Plus, I haven’t yet found a Word condemning this yet (but I know it’s out there), yet I have taken 2 whole clonazepam tablets, knowing full well they will NOT help me with my depression or anger, but after the desire to be knocked out so I will not be governed by my bitter tongue and cause further grief to my loved ones thereby, as I do so very often.

Now I thank God for revealing this stuff and clearing my head through his Word. I should be convicted in a constructive healing way by the sermon but I am just pissed off. I have begun, after weeks of being immersed in scripture, to harden my heart again.

Prov. 28:14 “Happy is the man thart feareth alway; but he that hardeneth his heart shall fall into mischief.” Yay.

That being said, I do not blame God, am not mad at God, and continue to immerse myself in his Word, both to become a better person in Him and to live gracefully with my bipolar disorder. But I’m back to “screw church” sorry.

SANYO DIGITAL CAMERA

Losing focus . .  . it is the first sign of change for the worse. It means that I am either stepping up from hypomania into irritable disorientation and rage; or slipping down into useless depression. It doesn’t take me long to figure out which. And the feeling of losing focus, which I’ve been lost in among the ravages of paralyzing depression, is a terrible thing. So, since it is my current condition, I will try to be mindful and describe the feeling.

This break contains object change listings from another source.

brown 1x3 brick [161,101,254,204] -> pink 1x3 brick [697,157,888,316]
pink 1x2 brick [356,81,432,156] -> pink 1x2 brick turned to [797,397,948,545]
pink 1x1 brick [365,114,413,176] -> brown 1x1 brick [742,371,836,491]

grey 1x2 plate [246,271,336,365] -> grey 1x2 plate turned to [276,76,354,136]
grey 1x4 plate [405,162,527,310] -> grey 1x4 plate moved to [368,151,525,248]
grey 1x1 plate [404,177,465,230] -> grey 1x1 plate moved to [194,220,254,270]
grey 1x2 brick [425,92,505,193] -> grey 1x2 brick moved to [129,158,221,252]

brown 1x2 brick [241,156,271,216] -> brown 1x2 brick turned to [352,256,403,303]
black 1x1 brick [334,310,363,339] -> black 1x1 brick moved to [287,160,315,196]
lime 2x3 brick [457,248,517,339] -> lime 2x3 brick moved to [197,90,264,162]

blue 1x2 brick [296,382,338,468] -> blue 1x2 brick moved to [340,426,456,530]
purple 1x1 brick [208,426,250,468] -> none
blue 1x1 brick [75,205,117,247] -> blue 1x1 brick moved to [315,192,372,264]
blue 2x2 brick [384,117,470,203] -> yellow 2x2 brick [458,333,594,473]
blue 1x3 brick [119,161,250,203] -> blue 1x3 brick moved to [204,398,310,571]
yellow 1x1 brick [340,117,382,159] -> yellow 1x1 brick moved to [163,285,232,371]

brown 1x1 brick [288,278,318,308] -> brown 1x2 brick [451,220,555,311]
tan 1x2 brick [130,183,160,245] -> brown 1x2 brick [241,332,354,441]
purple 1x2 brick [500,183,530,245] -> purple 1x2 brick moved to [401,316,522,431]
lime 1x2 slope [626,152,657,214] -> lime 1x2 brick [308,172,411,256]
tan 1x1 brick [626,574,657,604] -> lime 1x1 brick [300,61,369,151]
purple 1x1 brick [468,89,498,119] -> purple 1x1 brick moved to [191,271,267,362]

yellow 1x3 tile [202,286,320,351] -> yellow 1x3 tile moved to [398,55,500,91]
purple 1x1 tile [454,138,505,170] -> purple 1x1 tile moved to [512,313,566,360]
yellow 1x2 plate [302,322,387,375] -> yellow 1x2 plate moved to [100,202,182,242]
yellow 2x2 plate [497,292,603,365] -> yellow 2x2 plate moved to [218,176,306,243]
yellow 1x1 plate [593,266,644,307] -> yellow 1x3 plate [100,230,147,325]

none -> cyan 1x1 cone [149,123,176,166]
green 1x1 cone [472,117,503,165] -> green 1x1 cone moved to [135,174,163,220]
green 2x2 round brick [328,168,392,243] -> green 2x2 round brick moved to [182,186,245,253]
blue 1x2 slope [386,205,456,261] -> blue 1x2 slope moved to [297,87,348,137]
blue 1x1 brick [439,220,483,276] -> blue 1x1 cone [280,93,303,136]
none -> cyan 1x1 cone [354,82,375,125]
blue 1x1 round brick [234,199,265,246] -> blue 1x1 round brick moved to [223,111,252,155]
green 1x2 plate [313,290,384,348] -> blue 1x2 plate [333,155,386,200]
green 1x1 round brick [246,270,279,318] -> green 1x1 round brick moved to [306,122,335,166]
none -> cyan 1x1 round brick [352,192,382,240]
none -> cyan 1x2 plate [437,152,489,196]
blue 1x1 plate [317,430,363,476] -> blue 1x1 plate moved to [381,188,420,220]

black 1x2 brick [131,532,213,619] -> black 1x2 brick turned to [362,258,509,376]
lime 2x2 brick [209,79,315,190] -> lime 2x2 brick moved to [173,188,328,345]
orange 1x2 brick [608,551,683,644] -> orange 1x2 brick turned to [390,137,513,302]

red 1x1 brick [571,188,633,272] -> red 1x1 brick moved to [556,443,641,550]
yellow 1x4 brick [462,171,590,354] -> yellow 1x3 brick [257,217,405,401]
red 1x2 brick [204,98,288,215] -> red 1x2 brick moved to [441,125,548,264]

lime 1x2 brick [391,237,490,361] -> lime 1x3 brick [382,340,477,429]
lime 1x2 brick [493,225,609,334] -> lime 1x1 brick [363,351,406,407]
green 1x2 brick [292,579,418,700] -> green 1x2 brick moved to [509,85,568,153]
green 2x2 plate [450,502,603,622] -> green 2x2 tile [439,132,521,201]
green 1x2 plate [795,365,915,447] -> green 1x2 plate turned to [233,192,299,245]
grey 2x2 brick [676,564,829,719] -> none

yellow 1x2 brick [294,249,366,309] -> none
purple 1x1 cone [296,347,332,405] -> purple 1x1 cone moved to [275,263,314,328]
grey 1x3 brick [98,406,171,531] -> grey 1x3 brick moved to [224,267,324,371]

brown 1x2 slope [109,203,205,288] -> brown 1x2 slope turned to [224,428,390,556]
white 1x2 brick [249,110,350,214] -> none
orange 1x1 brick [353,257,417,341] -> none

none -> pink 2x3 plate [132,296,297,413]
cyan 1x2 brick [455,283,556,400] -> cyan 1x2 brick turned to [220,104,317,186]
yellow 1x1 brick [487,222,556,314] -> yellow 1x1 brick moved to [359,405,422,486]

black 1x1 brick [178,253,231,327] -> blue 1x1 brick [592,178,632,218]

Losing focus is trying to grasp a tendril of smoke that wasn’t smoke before. It’s anxiety producing.

It feels like . . . hmm.

Searching among fragmented paths for a way home

Fermented clouds soaking the brain

Plucking at harpstrings of dry wool

Bird bashing head against green-glass walls, while frenetic wings continue flapping

Slinky nooses around a mind of gleaming burlap in the night

My head hacked on, off, and into. . .

So . . .

If I were focused, I could make poems of these.  I wish I were.  I am trying to get there.